For the rest; it went as happily as such a thing should. The old man had just shot a deer two days before, and Go-deen now prepared a roast of venison banquet which lasted until nine o’clock that night. In the waiting upon and the eating of the feast, many things were settled which had seemed to Ben ins
oluble.
The baby would stay with Amy Johnston, and Amy Johnston—all long looks at Ben Allison aside—would stay with John Lame Elk. In the last choice, she was what Frank Go-deen had first said she was those long months gone on Wind River. In Lame John, a Christian Indian who knew he must take the white man’s road, and who had vowed to take it before ever he met Amy Johnston, she had found the perfect mate for a woman who must meet and overcome the handicaps of her savage upbringing, as she sought to live and to rear her own children in a white world. With the grave and thoughtful Nez Percé youth, she could bridge the difficult chasm between settlement and reservation, and Ben, feeling that this was so and seeing, too, the shining light in the dark eyes of John Lame Elk, knew a depth of contentment which was to ride with him along many a lonely trail.
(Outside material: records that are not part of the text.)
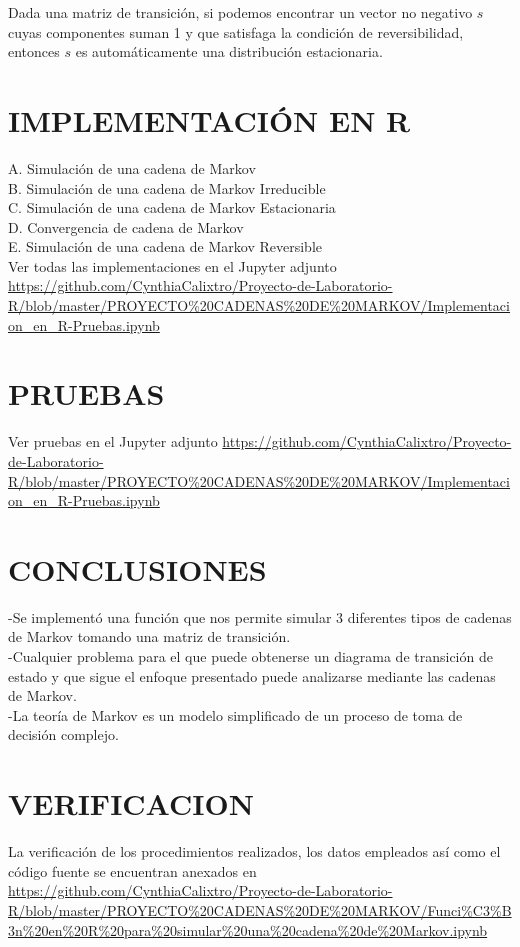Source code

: \documentclass[10pt,a4paper]{article}
\theoremstyle{definition}
\theoremstyle{remark}
\begin{document}
\begin{multicols}{2}
Dada una matriz de transición, si podemos encontrar un vector no negativo $s$ cuyas componentes suman 1 y que satisfaga la condición de reversibilidad, entonces $s$ es automáticamente una distribución estacionaria.


\section{IMPLEMENTACIÓN EN R}
\noindent
{A. Simulación de una cadena de Markov}\\
{B. Simulación de una cadena de Markov Irreducible}\\
{C. Simulación de una cadena de Markov Estacionaria}\\
{D. Convergencia de cadena de Markov}\\
{E. Simulación de una cadena de Markov Reversible}\\

 Ver todas las implementaciones en el Jupyter adjunto \url{https://github.com/CynthiaCalixtro/Proyecto-de-Laboratorio-R/blob/master/PROYECTO%20CADENAS%20DE%20MARKOV/Implementacion_en_R-Pruebas.ipynb}
\section{PRUEBAS}
Ver pruebas en el Jupyter adjunto  \url {https://github.com/CynthiaCalixtro/Proyecto-de-Laboratorio-R/blob/master/PROYECTO%20CADENAS%20DE%20MARKOV/Implementacion_en_R-Pruebas.ipynb}
\section{CONCLUSIONES}
\noindent -Se implementó una función que nos permite simular 3 diferentes tipos de cadenas de Markov tomando una matriz de transición.\\
-Cualquier problema para el que puede obtenerse un diagrama de transición de estado y que sigue el enfoque presentado puede analizarse mediante las cadenas de Markov. \\
-La teoría de Markov es un modelo simplificado de un proceso de toma de decisión complejo. 
\section{VERIFICACION}
La verificación de los procedimientos realizados, los datos empleados así como el código fuente se encuentran anexados en \url{https://github.com/CynthiaCalixtro/Proyecto-de-Laboratorio-R/blob/master/PROYECTO%20CADENAS%20DE%20MARKOV/Funci%C3%B3n%20en%20R%20para%20simular%20una%20cadena%20de%20Markov.ipynb}
  
\end{multicols}
\end{document}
The agreement was that Lame John and Amy would take Chilkoot with them to Lapwai and the Oregon-Idaho homeland of the Wallowa Nez Percés. The old man could stay and find work on the reservation, where he would have white company. Lame John and his blue-eyed woman would return to the people of Joseph, in the Valley of the Winding Water, Oregon’s lovely Wallowa Basin, there to resume the horse ranching which was Lame John’s life work. The ten thousand dollars, which was now legally Ben’s, would be taken half in trust for young Ben by Lame John and Amy and half to be invested in the horse ranch by way of what the lanky Texan called “a quarter-blood wedding present from your Comanche cousin.” There were arguments, of course, but to no gain. Ben wouldn’t have it any other way, he said, and his head was harder than any Indian’s who ever lived.
Lame John conceded the point, and they shook hands for the last time.